In 2000, the Supreme Court ruled in Kimel v. Florida Board of Regents that states are protected from ADEA suits by individuals. Legislation was introduced in the U.S. Senate in 2001 that would require states agencies to waive their immunity from ADEA suits or else forfeit federal funding.

Most ADEA suits are based on charges brought before the Equal Employment Opportunity Commission (EEOC). The EEOC is responsible for investigating charges of age discrimination and seeking remedies. Rarely does it file actual lawsuits (in fact EEOC litigation across the board dropped through the 1990s and into the twenty-first century), but individuals are allowed to sue on their own.

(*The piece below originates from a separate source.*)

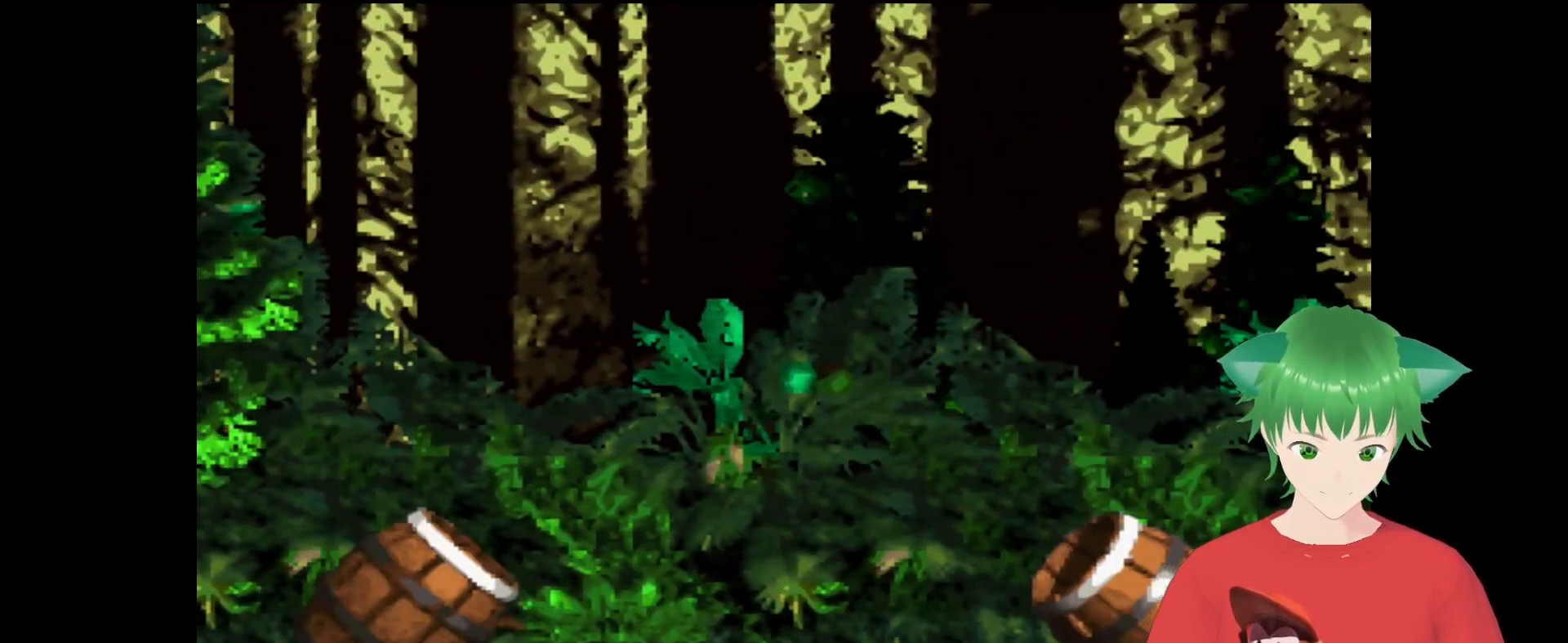
{"buttons": [], "events": []}
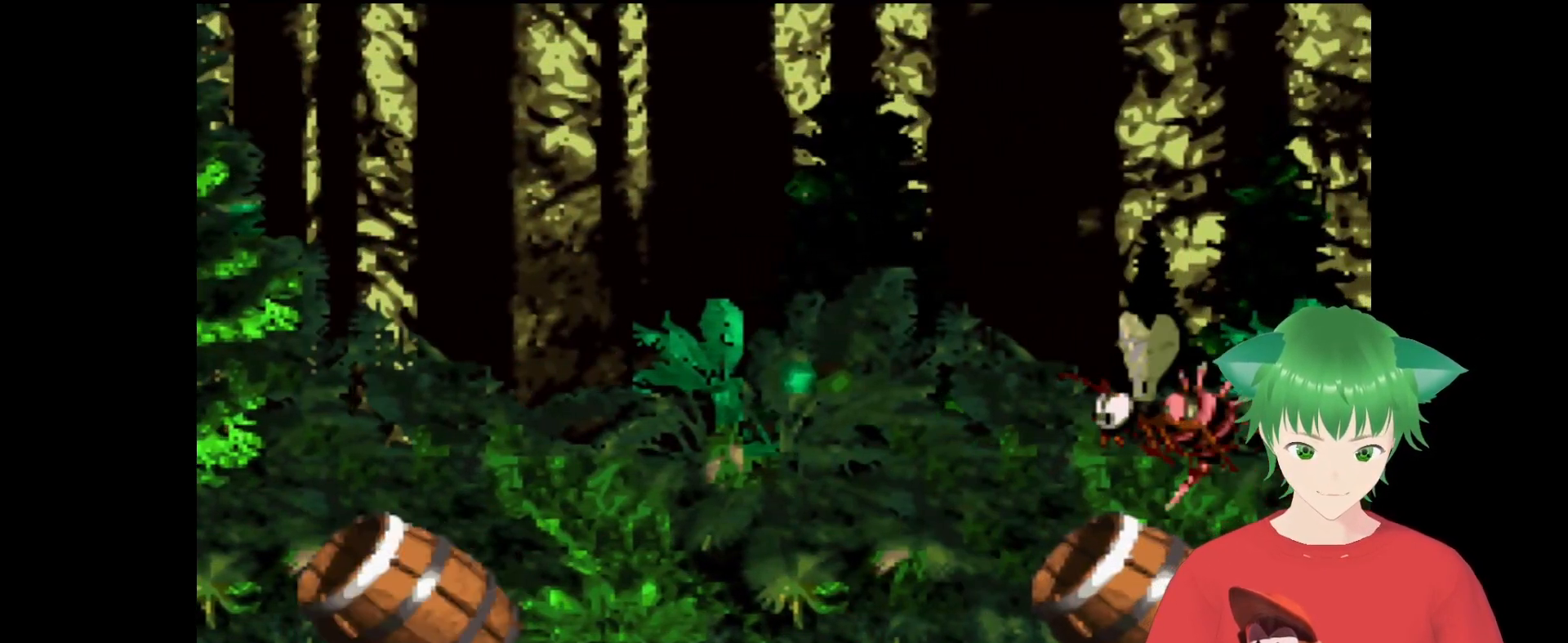
{"buttons": [], "events": []}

In 1995 the EEOC conducted a comprehensive review of its procedures and developed new National and Local Enforcement Plans. These plans provide guidelines for dealing with discrimination issues against older workers.

The EEOC has long suffered from inadequate funding, which limits its ability to investigate charges as quickly as it would like. As a result, EEOC chooses its lawsuits carefully to ensure maximum impact.